McMurtry, now 53, has done it many times over, and Complicated Game — his twelfth album, and his first since 2008’s Just Us Kids — thrums with character and grit. This hour-long LP is full to brimming with well-crafted heartland rock, and listeners can’t help but feel that McMurtry himself is in the room with them, like a visiting relative who only gets more interesting with time.

Relaxing into a well-matured sound and dishing out musings on mortality and the working man, McMurtry has never sounded more at home in his music. It shows not only in the songwriting but in the simple, elegant arrangements and virtually flawless production (he is working here for the first time with producers C.C. Adcock and Mike Napolitano).

The final mix teases out surprising layers and textures even as it keeps the spotlight squarely on our main troubadour and his guitar. The opening track, “Copper Canteen,” is a perfect example: it begins with a low mutter of “one, two, three, four,” then slowly builds banjo licks onto guitar and, later, a swelling string section to bolster McMurtry’s vocals, which slide from Dylanesque liquid twang into growling Springsteen baritone and back again.
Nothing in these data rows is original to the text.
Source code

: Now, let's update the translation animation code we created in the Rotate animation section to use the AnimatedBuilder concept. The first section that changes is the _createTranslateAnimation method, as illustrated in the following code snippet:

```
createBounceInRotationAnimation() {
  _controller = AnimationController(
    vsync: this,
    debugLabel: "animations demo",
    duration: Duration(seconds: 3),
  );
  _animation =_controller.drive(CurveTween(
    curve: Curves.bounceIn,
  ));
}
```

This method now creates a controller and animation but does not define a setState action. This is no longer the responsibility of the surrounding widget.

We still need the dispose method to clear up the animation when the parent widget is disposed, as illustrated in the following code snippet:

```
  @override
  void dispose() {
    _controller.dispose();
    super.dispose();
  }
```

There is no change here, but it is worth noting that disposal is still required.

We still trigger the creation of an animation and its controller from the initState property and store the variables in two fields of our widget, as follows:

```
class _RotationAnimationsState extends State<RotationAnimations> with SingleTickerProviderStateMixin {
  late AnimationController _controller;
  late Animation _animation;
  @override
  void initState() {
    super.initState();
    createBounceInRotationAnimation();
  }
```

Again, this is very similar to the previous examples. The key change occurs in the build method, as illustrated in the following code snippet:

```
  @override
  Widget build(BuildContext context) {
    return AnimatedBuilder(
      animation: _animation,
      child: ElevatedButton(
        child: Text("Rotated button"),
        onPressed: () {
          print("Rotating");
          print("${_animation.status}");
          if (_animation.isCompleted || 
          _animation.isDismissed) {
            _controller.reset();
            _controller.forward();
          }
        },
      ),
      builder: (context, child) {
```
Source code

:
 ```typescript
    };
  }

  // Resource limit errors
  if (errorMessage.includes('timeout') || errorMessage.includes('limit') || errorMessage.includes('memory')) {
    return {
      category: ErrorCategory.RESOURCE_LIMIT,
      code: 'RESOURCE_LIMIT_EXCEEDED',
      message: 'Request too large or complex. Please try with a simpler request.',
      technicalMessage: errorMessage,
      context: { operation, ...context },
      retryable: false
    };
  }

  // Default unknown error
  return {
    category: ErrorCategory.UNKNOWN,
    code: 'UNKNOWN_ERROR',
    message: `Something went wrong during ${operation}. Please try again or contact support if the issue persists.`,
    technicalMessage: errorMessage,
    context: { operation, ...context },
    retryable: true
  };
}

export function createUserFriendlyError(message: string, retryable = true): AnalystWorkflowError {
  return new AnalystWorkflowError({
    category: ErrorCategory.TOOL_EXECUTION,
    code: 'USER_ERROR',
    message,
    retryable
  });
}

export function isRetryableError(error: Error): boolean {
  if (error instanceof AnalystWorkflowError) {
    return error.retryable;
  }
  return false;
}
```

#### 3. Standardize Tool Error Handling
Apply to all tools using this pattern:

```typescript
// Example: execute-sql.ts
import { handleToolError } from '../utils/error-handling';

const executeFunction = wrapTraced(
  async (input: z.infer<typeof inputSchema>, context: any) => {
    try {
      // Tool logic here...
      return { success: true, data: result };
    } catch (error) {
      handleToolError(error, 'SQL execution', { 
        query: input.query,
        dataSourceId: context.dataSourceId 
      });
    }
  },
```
Later tracks go further afield: doo-wop backing vocals drop in on “She Loves Me,” “Deaver’s Crossing” is stepped in Appalachian folk riffs, and “Long Island Sound” floats on slow waves of Irish fiddle. Sometimes McMurtry’s performance is as straightforward as Johnny Cash’s necktie, like on “Forgotten Coast.” Then he jumps from slow ballads to uptempo rock-outs, like on “How’m I Gonna Find You Now,” a snarling foot-stomper with spurts of fuzzy guitar.

But the lyrics are what really draw us in. Complicated Game shares as much DNA with a book of short stories as it does with a rock album. That should be no surprise by now — not only has McMurtry been honing his storytelling skills since the mid-80s, but he is the son of novelist Larry McMurtry (author of the western Lonesome Dove, among other books).

“The lyrical theme is mostly about relationships,” says the junior McMurtry in his latest press release. “It’s also a little about the big old world versus the poor little farmer or fisherman.” Complicated Game finds great nuance in these topics and others, like camaraderie (“Carlisle’s Haul”), transience (“Ain’t Got A Place”), wartime (“South Dakota”), motel loneliness (“Cutter”), and love among college kids (“You Got To Me”).

Fellow rocker Steve Earle, who liked to think of himself as a conduit to bigger things, once said that “if I can get Me out of the way, I can do anything.” And McMurtry makes similar claims sometimes, like in the song “She Loves Me,” when he sings: “I’m not writing the screenplay/ It’s writing me.”

But modesty doesn’t fool us. He’s been everywhere, man — McMurtry grew up in Texas, Virginia, Arizona, and Alaska — and even though he’s based in Austin now, his palette can paint any landscape. A complicated game, maybe, but the effect is still deep and serene.